The famously packed Times Square will be shut down to the public except for broadcasters, performers, and essential employees who worked on the frontlines of the pandemic.

The New Year's Eve numerals are lit up while on display in Times Square on December 21, 2020 in New York City | Getty Images
The New Year's Eve numerals are lit up while on display in Times Square on December 21, 2020 in New York City | Getty Images

Instead of massive crowds tightly packed under the fluorescent lights watching a night of performances before the giant crystal ball drops, a small group of essential workers will be the only guests who can attend the famous New Year’s Eve celebration in Times Square. 

On Wednesday, the New York Police Department announced it would be closing off several blocks around Times Square and clearing out tourists and pedestrians starting at midnight, as COVID-19 continues to infect hundreds of thousands of people nationwide. 

Police are also warning people not to “even attempt to come down there to watch” the ball drop. 
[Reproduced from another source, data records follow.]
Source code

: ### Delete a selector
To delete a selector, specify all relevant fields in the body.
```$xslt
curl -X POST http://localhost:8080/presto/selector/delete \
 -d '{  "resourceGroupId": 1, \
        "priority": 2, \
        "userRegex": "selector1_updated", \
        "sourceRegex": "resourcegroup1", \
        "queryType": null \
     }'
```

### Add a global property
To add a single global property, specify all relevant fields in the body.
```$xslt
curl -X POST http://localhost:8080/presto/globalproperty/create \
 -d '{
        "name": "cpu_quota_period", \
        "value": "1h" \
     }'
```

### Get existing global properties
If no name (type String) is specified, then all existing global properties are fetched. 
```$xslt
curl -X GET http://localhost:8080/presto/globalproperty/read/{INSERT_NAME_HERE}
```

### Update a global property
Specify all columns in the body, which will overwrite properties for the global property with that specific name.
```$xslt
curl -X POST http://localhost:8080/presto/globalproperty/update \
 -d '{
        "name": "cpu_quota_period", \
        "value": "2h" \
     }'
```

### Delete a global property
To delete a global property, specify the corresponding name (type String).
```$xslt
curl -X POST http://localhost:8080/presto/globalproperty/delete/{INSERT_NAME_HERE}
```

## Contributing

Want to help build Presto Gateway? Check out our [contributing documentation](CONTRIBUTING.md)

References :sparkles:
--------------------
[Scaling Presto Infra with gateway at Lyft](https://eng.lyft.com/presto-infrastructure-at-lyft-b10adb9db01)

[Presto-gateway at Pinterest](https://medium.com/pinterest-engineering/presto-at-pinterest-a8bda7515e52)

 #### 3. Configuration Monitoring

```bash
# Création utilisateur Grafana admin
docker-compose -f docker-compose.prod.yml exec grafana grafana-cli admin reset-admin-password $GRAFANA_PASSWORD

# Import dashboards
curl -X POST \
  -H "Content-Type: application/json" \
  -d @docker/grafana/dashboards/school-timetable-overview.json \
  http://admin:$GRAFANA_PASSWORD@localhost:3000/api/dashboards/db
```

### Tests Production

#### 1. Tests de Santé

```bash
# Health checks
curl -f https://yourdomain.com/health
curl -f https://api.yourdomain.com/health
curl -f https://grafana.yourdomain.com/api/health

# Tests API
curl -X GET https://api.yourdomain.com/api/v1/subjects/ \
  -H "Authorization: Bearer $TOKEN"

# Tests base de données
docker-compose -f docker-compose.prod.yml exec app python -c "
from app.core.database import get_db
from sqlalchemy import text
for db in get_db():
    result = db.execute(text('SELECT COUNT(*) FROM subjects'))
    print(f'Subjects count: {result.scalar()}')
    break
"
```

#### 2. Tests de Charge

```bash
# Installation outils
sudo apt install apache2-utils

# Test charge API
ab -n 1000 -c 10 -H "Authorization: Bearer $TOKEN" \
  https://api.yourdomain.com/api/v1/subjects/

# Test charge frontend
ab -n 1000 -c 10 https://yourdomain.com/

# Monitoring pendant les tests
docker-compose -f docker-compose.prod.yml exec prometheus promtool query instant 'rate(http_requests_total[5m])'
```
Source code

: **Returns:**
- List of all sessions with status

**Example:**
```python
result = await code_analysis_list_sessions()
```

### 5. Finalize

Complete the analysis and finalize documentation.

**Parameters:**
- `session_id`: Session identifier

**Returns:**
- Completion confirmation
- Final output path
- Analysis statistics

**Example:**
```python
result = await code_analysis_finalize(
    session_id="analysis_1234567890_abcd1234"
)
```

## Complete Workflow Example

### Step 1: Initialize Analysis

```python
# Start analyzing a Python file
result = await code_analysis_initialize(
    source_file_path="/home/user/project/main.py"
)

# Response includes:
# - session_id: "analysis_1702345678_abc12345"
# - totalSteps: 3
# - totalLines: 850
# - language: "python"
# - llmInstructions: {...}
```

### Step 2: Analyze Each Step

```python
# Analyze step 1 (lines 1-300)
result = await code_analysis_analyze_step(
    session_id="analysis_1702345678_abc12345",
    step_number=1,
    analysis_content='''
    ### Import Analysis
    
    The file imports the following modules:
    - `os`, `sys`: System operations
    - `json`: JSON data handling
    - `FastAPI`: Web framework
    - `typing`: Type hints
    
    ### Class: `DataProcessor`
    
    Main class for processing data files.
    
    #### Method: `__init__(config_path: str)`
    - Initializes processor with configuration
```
This year, Times Square New Year’s Eve organizers announced it would ring in 2021 by recognizing the frontline workers who provided essential services throughout 2020 during the ongoing pandemic. The organizers are calling them “Heroes of 2020” and will honor people nationwide. Around 40 essential workers who are local to New York were selected to safely attend in-person in Times Square, according to The New York Times. Some of those workers include doctors, delivery workers, and other frontline workers.

One worker selected to attend, Ronald Colbert, a Staten Island Ferry operator who worked throughout the pandemic, told the New York Times that this would be his 40th ball drop.

“I am just so honored and happy,” said Colbert. “The elements of the excitement that Times Square offers — I get to share that again.”

For more than 100 years, Times Square has been a prominent location for New Year’s Eve performances and celebrations. The ball was first dropped in 1907 and has continued every year aside from 1942 and 1943 for World War II “dimouts” as a precaution against air raids.

The famously tourist-packed area and neighboring Broadway Theater District have been eerily empty throughout 2020 as the pandemic forced people to stay home and businesses to shut down.

Even though the in-person version of the ball drop won’t include a large crowd, a virtual show with live performances and “Dick Clark’s New Year’s Rockin’ Eve with Ryan Seacrest” will still be broadcast. Other TV networks will also be allowed to safely broadcast the ball drop.

Singer-songwriter Andra Day will headline the event and sing several songs including the yearly rendition of John Lennon’s “Imagine.” Other performers include Gloria Gaynor, Pitbull, Jennifer Lopez, Billy Porter, and more.